Extract:
Japan's National Team: 1997-98
|In 1998, Takeshi Okada was a young, inexperienced and virtually unknown coach who had quietly provided support to the less "technical" Shu Kamo. When Kamo was fired to take responsibility for a sudden slump in form, and Okada took over the reins of the national team, he seemed to face a nearly impossible situation. Japan had finished the first round of World Cup qualifiers with a win, a loss and two draws from four matches. The top team in the group would qualify, while the second place team would get a playoff against the second place team from west Asia.
Apart from the challenges in terms of winning matches, Okada inherited a team with severe internal divisions. The biggest split lay between Kazu and his Verdy Kawasaki teammate Tsuyoshi Kitazawa, on one hand, and Kashima Antlers defenders Yutaka Akita, Naoki Soma and Akira Narahashi on the other. The two groups differed in every way, whether it be their approach to the game, their characters and childhood backgrounds, their club teams, and the like. Shu Kamo's inability to enforce discipline in the team had allowed these differences to fester into actual animosity.
Meanwhile, some of the younger players, especially midfielders Hiroshi Nanami and Hidetoshi Nakata, were put off by the rivalries among the other players. They particularly began to resent the fact that Kazu used Kamo's laid-back style as an excuse to act like the annointed "leader" of the team. Whatever his talents on the field, Kazu was starting to lose goodwill among his teammates off the field.However, Okada also had some built-in advantages when he took over. Most of the public had given up on the team, and thought that Japan would bomb out in the qualifying stages once again. Many of the Japanese players responded well to this type of pressure. With their backs to the wall and nothing to lose, the defenders in particular -- and no one more than young goalkeeper Yoshikatsu Kawaguchi -- tended to turn in their best performances.
Okada got one additional break, which would probably be crucial. In the first match he coached, against Uzbekistan, Kazu received a fairly serious leg injury. Naturalised Brazilian Wagner Lopes, who took his place, scored a goal to secure a 1-1 draw. In subsequent matches, Okada had an excuse to leave Kazu off his roster, and as a result, was able to get the team to coalesce into the form they had shown earlier in the Kamo years. Japan went into Seoul knowing that a loss would send them out of contention, but the team responded with an inspired match and a 2-1 victory. This restored the team's confidence, and they demolished Kazakhstan in their final qualifier 5-1 to finish second in the group.

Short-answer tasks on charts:
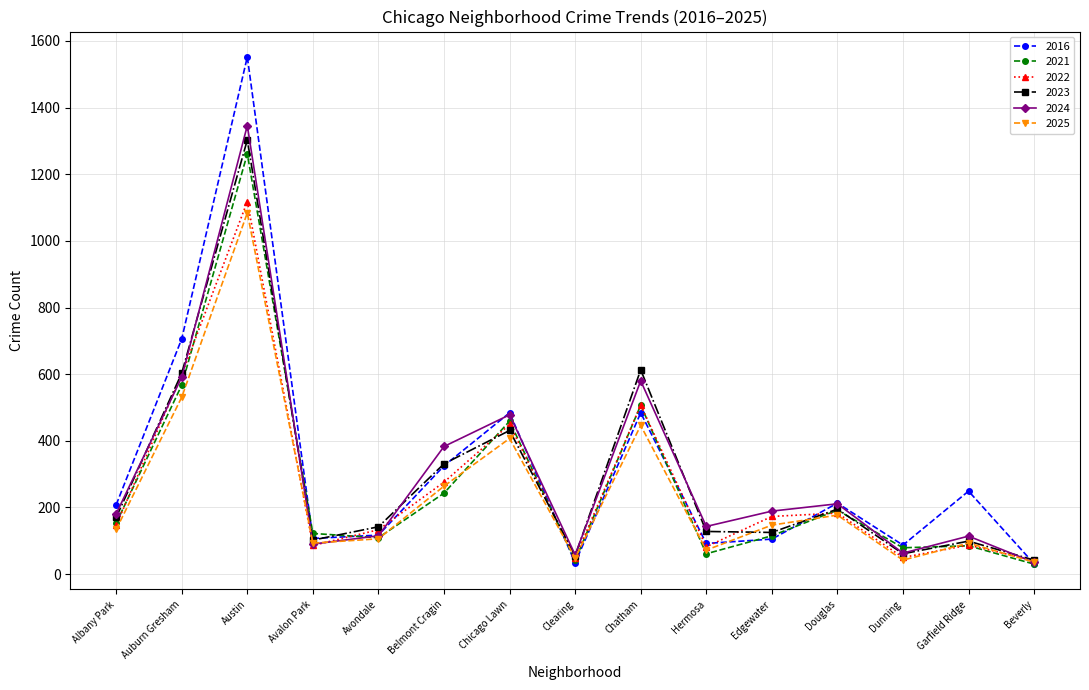

What are all the series names shown in the legend?

2016, 2021, 2022, 2023, 2024, 2025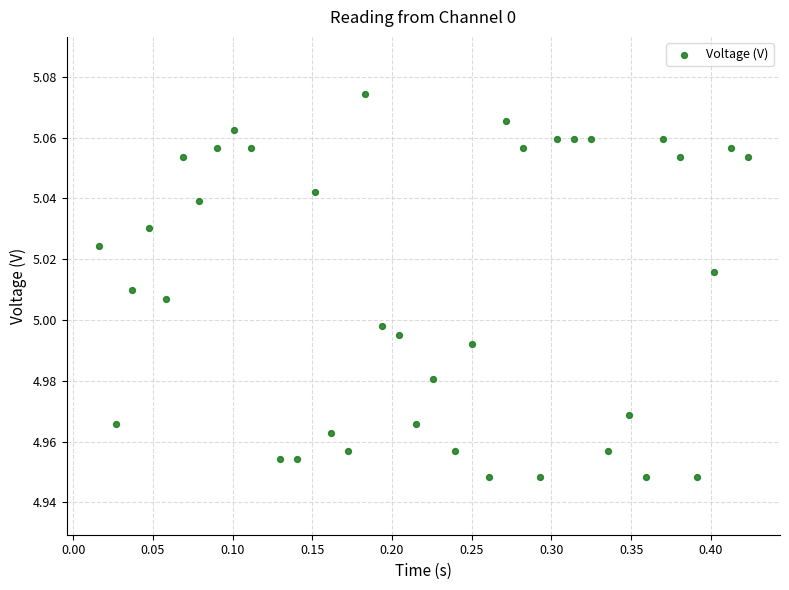

What is the range of X values (max minus min)?

0.4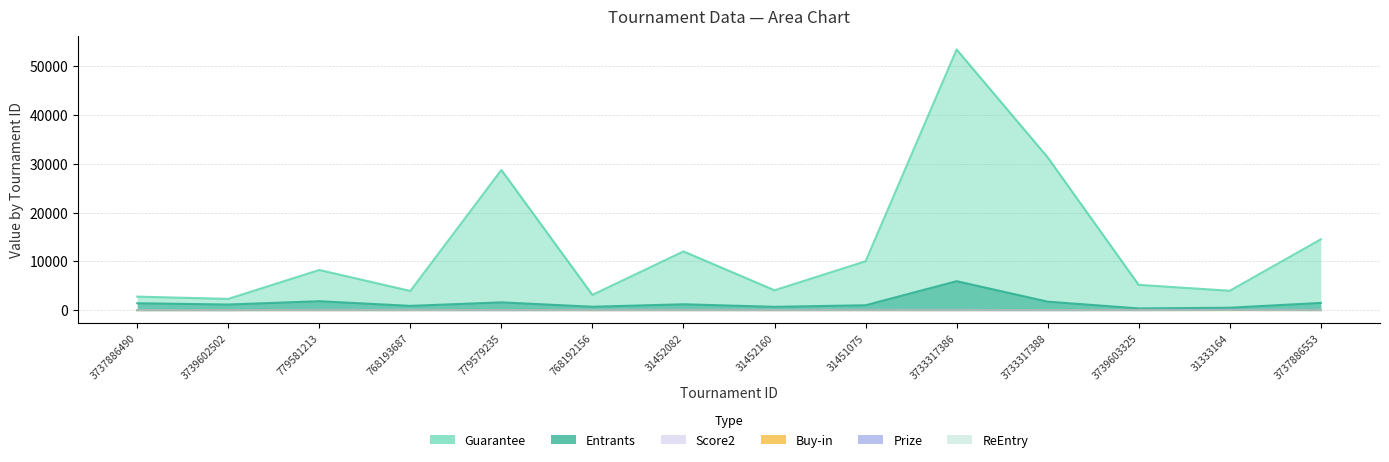

What is the spread (max minus min) of values at 768193687?

3938.0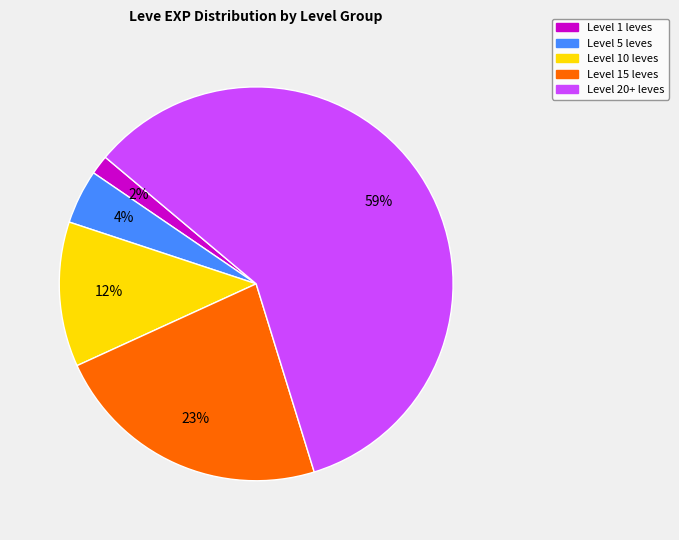

To the nearest percent, what is the average slice percentage?

20%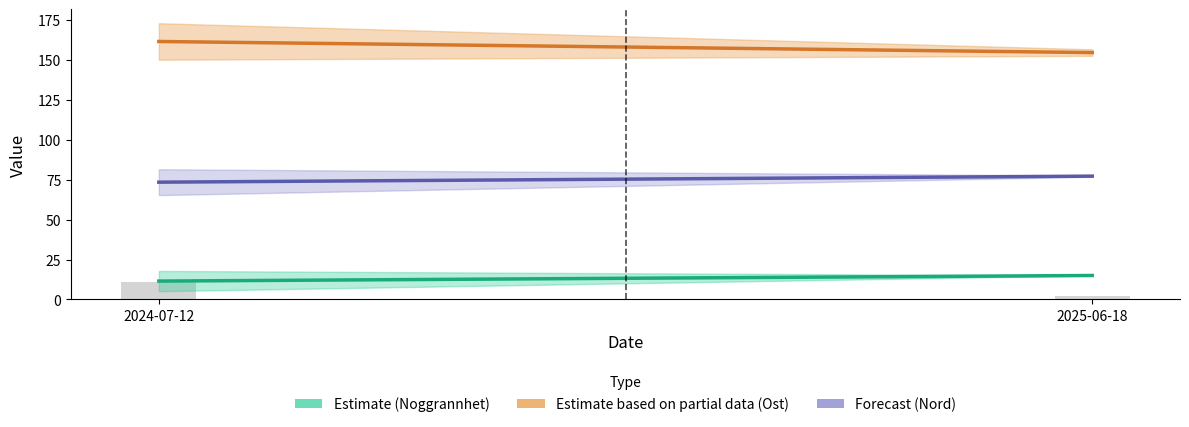

What is the sum of all values?

13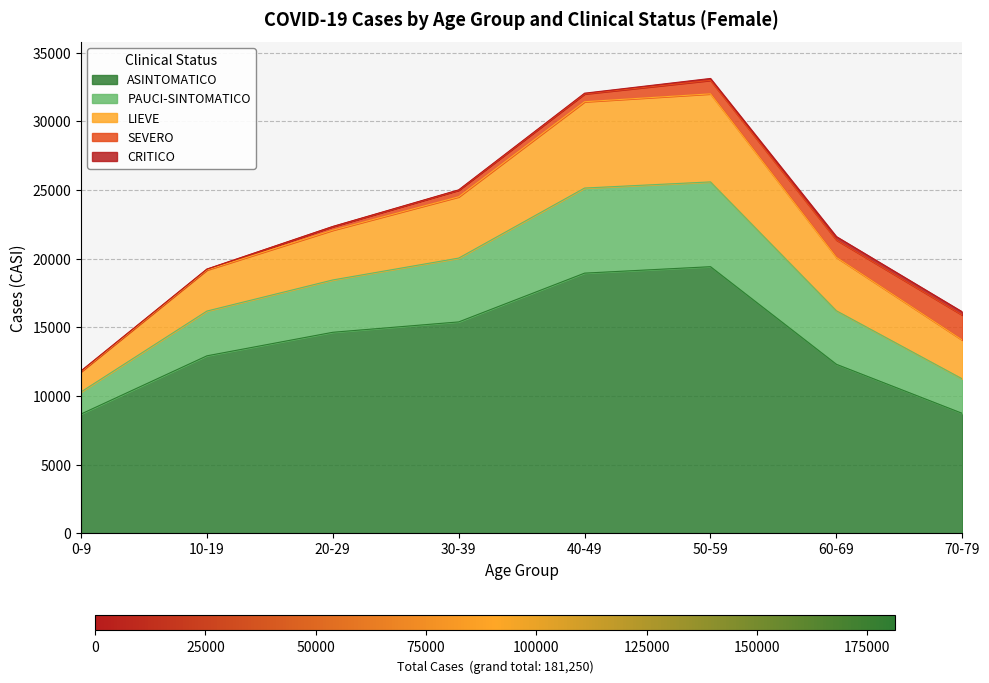

Where is ASINTOMATICO nearest to the value 14041?

20-29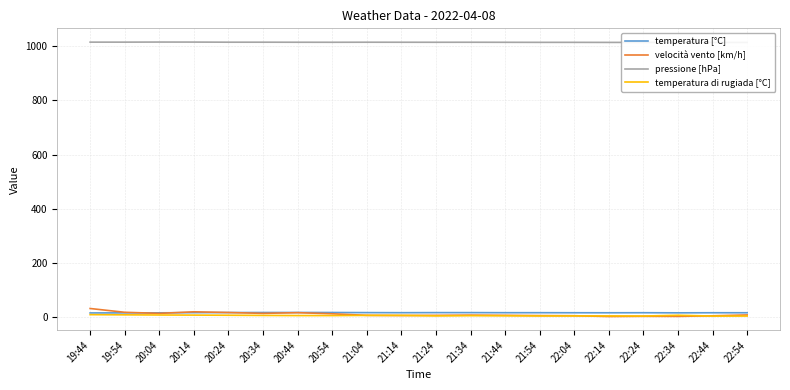

What position from the left is 19:44?

1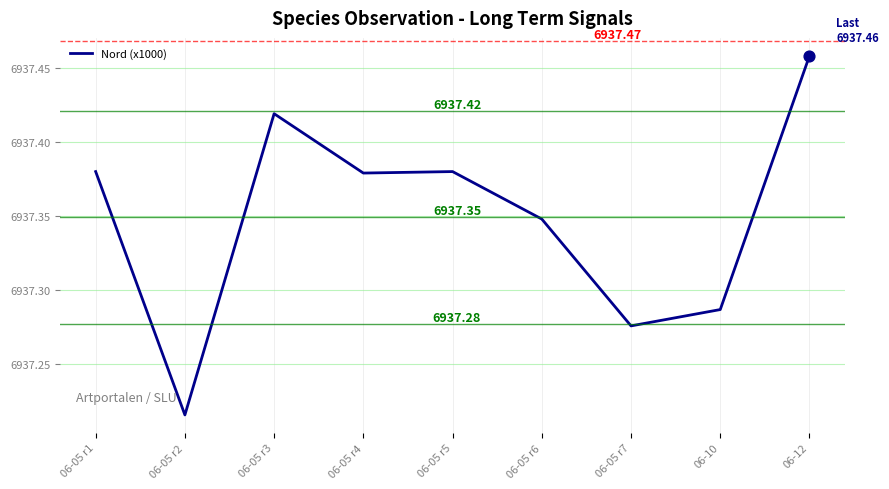

What is the change in value from 06-05 r2 to 06-05 r5?

+0.2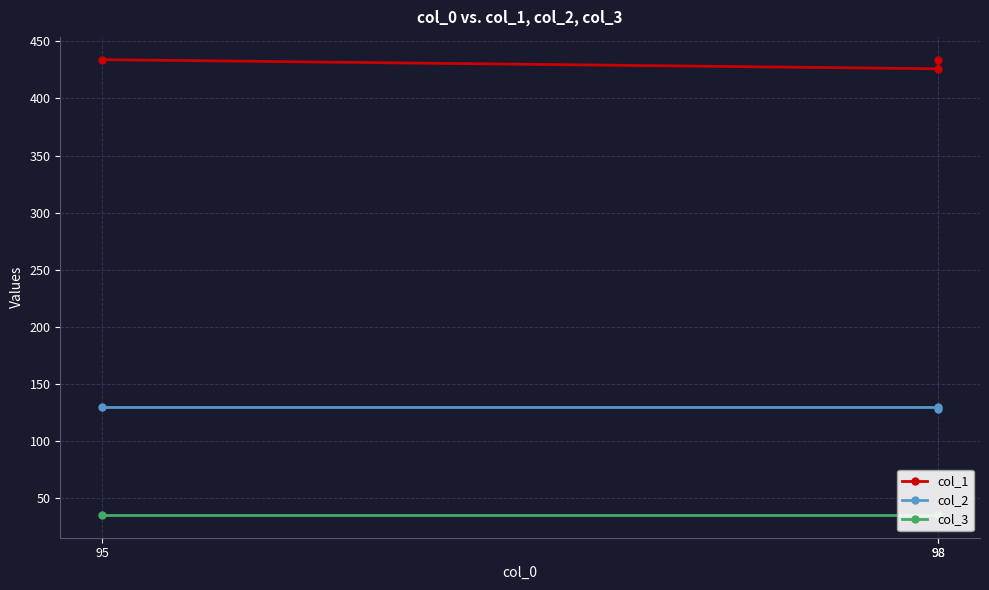

At 98, list the series in order from largest to smallest.

col_1, col_2, col_3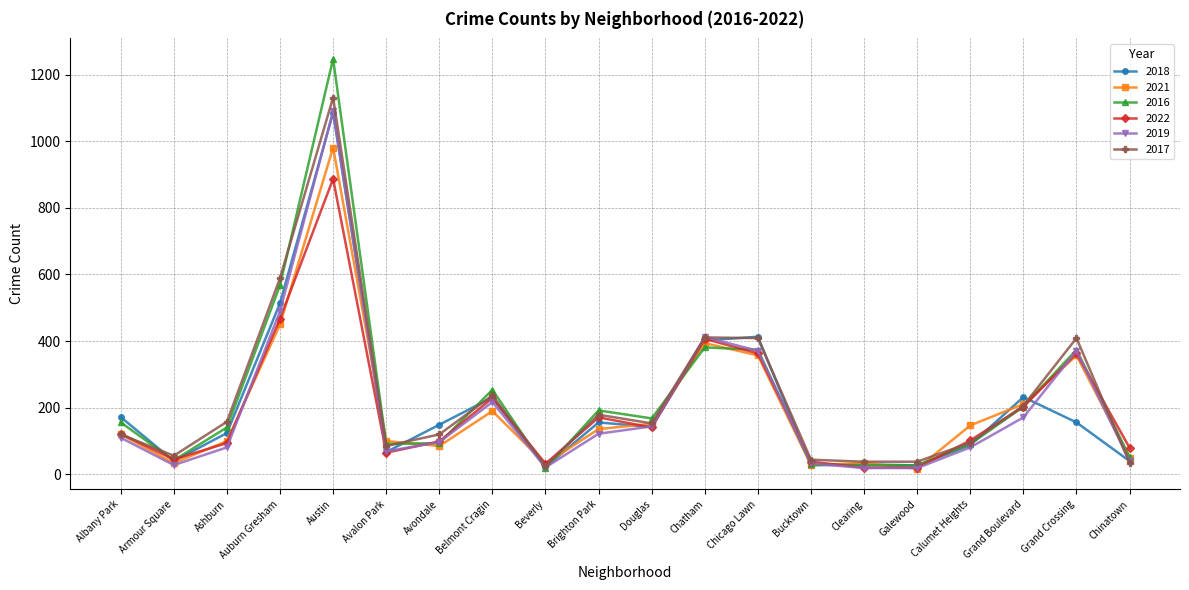

At which category does 2021 reach its first local peak?

Austin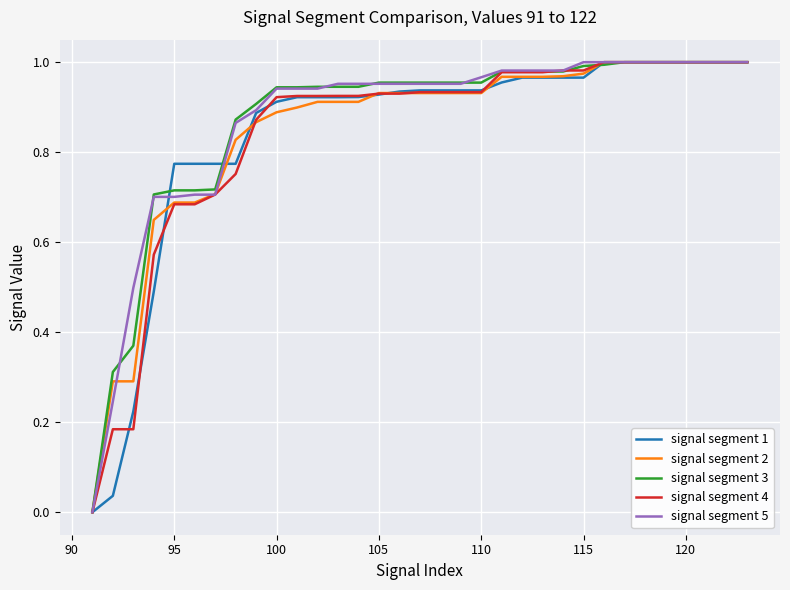

How many values in the signal segment 5 series exceed 0?

32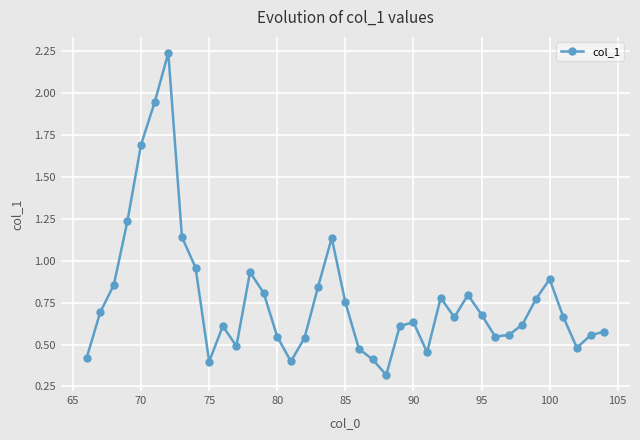

How many interior local peaks (higher than both neighbors) does the data have?

8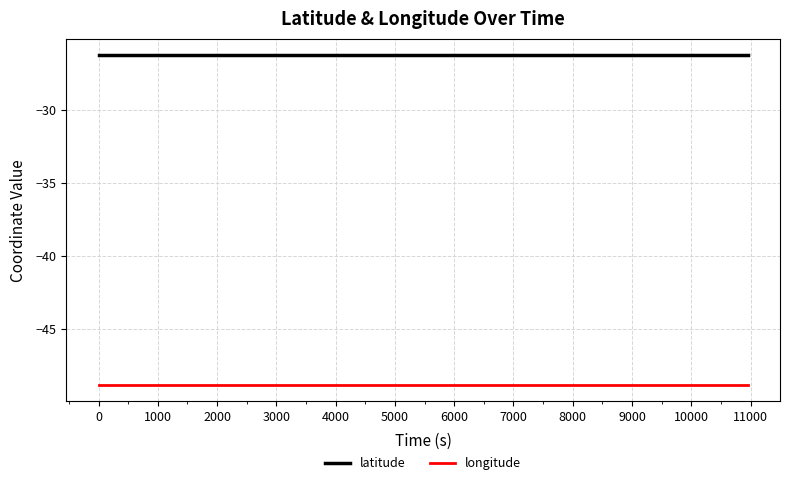

Reading left to right, what are all the values shown in this chart?

latitude: -26.3	-26.3	-26.3	-26.3	-26.3	-26.3	-26.3	-26.3	-26.3	-26.3	-26.3	-26.3
longitude: -48.8	-48.8	-48.8	-48.8	-48.8	-48.8	-48.8	-48.8	-48.8	-48.8	-48.8	-48.8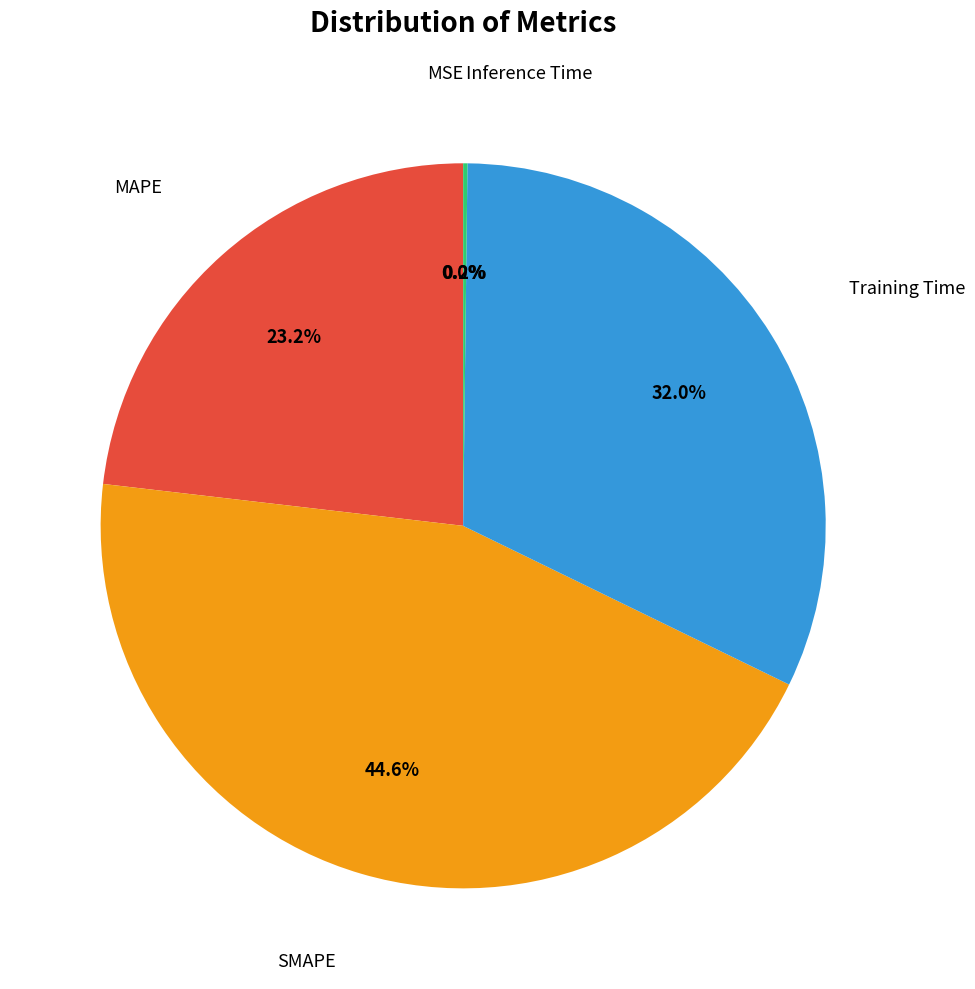

Is there a majority slice in this chart?

No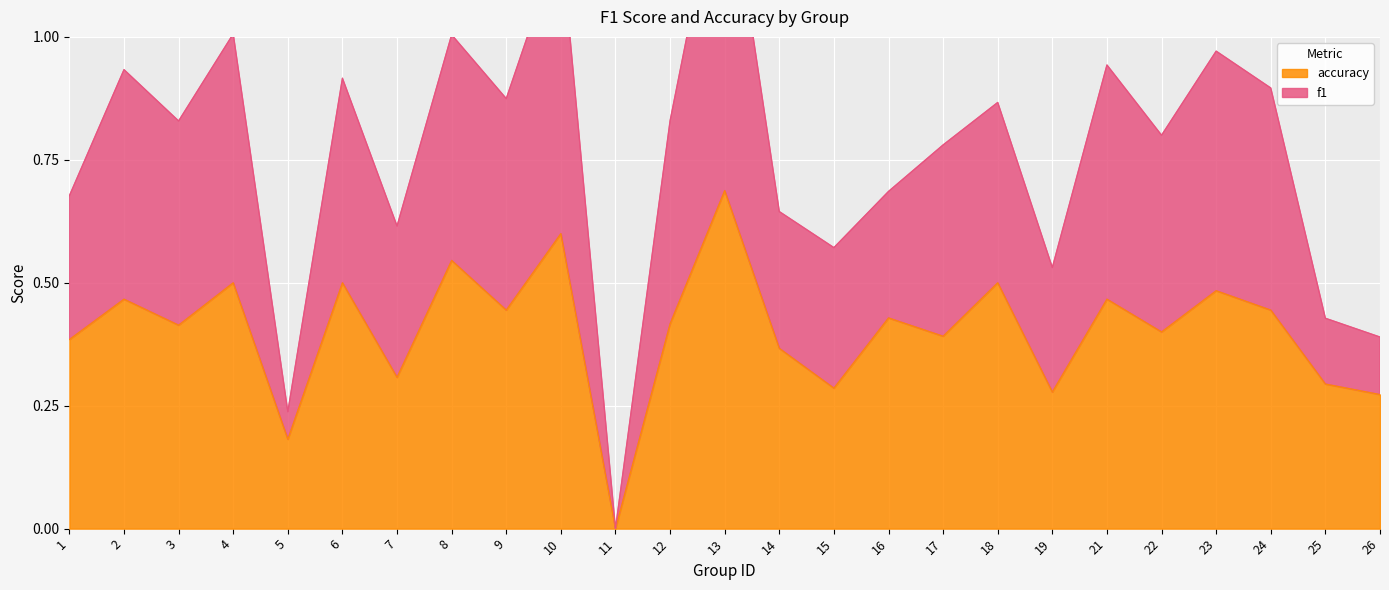

True or false: accuracy and f1 intersect in this chart.

False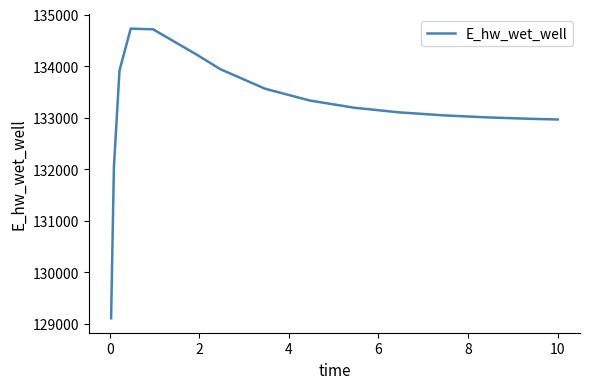

What is the difference between the maximum and minimum values?

5619.2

Task details:
Print the piece on Japan's national team in full, word for word. The entries have no connection to the piece on Japan's national team.

Exercise answer:
Japan's National Team: 1997-98
|In 1998, Takeshi Okada was a young, inexperienced and virtually unknown coach who had quietly provided support to the less "technical" Shu Kamo. When Kamo was fired to take responsibility for a sudden slump in form, and Okada took over the reins of the national team, he seemed to face a nearly impossible situation. Japan had finished the first round of World Cup qualifiers with a win, a loss and two draws from four matches. The top team in the group would qualify, while the second place team would get a playoff against the second place team from west Asia.
Apart from the challenges in terms of winning matches, Okada inherited a team with severe internal divisions. The biggest split lay between Kazu and his Verdy Kawasaki teammate Tsuyoshi Kitazawa, on one hand, and Kashima Antlers defenders Yutaka Akita, Naoki Soma and Akira Narahashi on the other. The two groups differed in every way, whether it be their approach to the game, their characters and childhood backgrounds, their club teams, and the like. Shu Kamo's inability to enforce discipline in the team had allowed these differences to fester into actual animosity.
Meanwhile, some of the younger players, especially midfielders Hiroshi Nanami and Hidetoshi Nakata, were put off by the rivalries among the other players. They particularly began to resent the fact that Kazu used Kamo's laid-back style as an excuse to act like the annointed "leader" of the team. Whatever his talents on the field, Kazu was starting to lose goodwill among his teammates off the field.However, Okada also had some built-in advantages when he took over. Most of the public had given up on the team, and thought that Japan would bomb out in the qualifying stages once again. Many of the Japanese players responded well to this type of pressure. With their backs to the wall and nothing to lose, the defenders in particular -- and no one more than young goalkeeper Yoshikatsu Kawaguchi -- tended to turn in their best performances.
Okada got one additional break, which would probably be crucial. In the first match he coached, against Uzbekistan, Kazu received a fairly serious leg injury. Naturalised Brazilian Wagner Lopes, who took his place, scored a goal to secure a 1-1 draw. In subsequent matches, Okada had an excuse to leave Kazu off his roster, and as a result, was able to get the team to coalesce into the form they had shown earlier in the Kamo years. Japan went into Seoul knowing that a loss would send them out of contention, but the team responded with an inspired match and a 2-1 victory. This restored the team's confidence, and they demolished Kazakhstan in their final qualifier 5-1 to finish second in the group.